Hello Everyone,
Before describing the problem, I want to mention that we have already opened several tickets via premium support, and despite the best efforts of the support engineer, nobody has been able to provide us with a solution or a clear explanation of the problem yet.
- We are using Gemini-1.5-flash on Vertex AI and face constantly and unpredictably Error 429 (resource exhausted).
- We know this is happening due to shared resources, so we ordered "Provisioned Throughput".
- I can see the order in the model garden, it is active, in the correct region and model
- Endpoint:
https://europe-west3-aiplatform.googleapis.com/v1/"
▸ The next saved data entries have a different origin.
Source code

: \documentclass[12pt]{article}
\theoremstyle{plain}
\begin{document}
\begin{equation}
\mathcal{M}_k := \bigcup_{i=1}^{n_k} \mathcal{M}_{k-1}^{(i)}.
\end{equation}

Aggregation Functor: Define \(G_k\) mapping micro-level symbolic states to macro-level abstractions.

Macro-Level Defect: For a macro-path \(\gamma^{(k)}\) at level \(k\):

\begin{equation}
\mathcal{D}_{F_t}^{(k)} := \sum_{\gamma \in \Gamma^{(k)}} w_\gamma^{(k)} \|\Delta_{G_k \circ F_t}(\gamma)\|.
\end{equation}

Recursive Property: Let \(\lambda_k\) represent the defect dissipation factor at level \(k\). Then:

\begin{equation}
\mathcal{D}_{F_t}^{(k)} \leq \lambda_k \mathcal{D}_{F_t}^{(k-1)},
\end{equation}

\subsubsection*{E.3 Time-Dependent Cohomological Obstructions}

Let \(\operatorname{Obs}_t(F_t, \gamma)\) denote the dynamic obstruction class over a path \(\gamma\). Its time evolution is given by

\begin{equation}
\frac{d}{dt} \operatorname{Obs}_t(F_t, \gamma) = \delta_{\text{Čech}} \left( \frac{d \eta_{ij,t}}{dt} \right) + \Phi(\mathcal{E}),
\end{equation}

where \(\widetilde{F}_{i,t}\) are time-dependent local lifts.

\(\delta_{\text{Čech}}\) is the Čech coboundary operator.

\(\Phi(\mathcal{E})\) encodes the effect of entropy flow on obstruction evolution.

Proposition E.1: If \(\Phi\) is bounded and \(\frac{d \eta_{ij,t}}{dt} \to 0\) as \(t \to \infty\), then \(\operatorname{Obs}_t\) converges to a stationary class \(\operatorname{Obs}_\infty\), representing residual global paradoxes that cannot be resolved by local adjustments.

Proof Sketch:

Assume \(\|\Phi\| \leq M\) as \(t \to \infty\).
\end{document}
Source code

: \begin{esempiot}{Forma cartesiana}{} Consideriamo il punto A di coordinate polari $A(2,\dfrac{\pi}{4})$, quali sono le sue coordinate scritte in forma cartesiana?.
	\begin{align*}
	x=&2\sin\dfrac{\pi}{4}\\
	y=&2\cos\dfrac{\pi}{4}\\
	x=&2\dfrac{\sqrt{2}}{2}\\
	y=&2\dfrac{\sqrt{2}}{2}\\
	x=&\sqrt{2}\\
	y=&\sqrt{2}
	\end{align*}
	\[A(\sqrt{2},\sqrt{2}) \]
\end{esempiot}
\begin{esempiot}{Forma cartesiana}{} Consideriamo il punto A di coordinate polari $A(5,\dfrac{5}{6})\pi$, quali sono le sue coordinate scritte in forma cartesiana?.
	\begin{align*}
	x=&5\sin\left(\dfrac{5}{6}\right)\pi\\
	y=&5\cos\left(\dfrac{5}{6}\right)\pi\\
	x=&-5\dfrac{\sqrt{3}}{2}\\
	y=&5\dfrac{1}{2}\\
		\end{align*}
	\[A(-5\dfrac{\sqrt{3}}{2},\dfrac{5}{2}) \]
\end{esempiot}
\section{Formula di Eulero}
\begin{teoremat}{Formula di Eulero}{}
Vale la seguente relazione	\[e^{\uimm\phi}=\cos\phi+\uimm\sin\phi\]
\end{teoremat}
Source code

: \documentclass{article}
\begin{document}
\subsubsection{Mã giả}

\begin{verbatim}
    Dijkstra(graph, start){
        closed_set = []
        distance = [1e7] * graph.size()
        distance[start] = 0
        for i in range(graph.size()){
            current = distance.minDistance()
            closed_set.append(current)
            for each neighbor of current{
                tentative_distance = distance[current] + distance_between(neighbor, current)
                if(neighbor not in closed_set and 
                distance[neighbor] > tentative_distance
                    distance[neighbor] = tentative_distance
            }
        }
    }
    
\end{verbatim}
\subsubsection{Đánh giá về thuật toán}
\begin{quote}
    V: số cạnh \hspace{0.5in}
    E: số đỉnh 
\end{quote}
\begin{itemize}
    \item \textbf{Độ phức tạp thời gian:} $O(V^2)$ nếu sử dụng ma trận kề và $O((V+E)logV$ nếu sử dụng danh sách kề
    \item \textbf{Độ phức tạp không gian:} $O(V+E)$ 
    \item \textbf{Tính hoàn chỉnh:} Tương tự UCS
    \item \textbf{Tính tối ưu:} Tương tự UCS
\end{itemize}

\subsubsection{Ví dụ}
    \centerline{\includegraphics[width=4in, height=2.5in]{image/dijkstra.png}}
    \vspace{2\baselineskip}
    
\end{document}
"projects/***/locations/europe-west3/"
"publishers/google/models/gemini-1.5-flash-002:generateContent
Now, according to public documentation and what we learned from support engineers:
- Provisioned Throughput is used automatically (default)
- We can control it by adding this header:
X-Vertex-AI-LLM-Request-Type: dedicated
or
X-Vertex-AI-LLM-Request-Type: shared"
Results:
a) Not adding the header
We run randomly into 429, even for very small prompts and at RPM below 50
b)X-Vertex-AI-LLM-Request-Type: dedicated
We get 429 immediately for every single request
a) & b)
Response header is never present.
According to documentation:
If a request was processed using Provisioned Throughput, the following HTTP header is present in the response. This line of code applies only to the generateContent API call.
{"X-Vertex-AI-LLM-Request-Type": xxx}
Conclusion:
We do NOT use provisioned throughput
Anyone here used provisioned throughput already? What are we missing?